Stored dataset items
+--

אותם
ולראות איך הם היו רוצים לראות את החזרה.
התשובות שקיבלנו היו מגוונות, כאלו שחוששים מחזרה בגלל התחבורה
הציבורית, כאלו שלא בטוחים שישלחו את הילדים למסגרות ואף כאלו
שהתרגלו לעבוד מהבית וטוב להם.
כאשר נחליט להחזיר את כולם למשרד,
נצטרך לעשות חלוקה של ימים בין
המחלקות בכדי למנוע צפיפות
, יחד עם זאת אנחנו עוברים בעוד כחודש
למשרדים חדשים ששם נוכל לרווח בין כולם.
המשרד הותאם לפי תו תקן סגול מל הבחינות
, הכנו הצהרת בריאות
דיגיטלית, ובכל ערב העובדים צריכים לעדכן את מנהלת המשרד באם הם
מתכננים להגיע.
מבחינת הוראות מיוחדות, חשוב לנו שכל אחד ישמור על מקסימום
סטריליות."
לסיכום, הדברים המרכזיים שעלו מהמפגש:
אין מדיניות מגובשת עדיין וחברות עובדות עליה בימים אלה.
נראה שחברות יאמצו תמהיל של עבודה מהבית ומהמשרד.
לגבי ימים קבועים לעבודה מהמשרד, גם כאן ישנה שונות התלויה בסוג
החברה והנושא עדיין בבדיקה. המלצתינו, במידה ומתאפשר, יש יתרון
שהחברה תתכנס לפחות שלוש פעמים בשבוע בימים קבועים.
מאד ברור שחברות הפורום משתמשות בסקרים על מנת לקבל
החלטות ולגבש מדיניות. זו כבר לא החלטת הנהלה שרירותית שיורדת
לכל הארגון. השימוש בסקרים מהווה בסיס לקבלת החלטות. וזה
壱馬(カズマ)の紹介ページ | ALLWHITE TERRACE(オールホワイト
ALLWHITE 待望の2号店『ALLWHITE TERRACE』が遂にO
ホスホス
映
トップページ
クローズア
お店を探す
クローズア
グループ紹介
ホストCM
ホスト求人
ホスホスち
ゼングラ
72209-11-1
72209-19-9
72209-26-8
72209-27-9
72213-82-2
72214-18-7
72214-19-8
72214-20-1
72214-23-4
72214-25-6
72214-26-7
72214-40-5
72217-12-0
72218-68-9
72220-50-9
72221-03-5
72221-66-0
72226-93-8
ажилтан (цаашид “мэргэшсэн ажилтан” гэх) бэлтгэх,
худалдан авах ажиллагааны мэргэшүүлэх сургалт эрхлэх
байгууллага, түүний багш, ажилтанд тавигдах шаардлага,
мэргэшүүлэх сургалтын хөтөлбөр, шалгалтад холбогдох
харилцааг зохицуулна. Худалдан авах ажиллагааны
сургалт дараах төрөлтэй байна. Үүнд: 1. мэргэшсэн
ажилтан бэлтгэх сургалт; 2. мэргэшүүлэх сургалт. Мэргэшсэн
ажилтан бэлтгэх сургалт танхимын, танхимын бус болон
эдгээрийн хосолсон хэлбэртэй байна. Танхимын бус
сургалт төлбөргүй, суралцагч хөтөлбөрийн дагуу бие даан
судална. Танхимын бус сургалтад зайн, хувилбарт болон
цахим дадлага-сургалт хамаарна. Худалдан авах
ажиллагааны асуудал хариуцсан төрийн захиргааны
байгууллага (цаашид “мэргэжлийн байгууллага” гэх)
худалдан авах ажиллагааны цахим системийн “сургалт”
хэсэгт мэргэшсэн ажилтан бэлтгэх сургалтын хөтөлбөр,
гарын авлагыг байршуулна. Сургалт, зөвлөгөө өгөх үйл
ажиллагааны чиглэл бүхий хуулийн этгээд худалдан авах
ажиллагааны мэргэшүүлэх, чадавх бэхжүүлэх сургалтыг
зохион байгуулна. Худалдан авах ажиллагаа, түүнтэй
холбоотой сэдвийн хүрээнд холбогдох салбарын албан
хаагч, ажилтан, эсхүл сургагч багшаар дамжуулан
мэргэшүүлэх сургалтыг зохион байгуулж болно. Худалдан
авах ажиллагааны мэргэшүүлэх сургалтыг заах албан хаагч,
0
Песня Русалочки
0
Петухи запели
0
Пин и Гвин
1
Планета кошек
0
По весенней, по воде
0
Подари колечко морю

+--

When a line of the entries contains the word "сургалтын", it counts toward the total; reply with that total alone.

2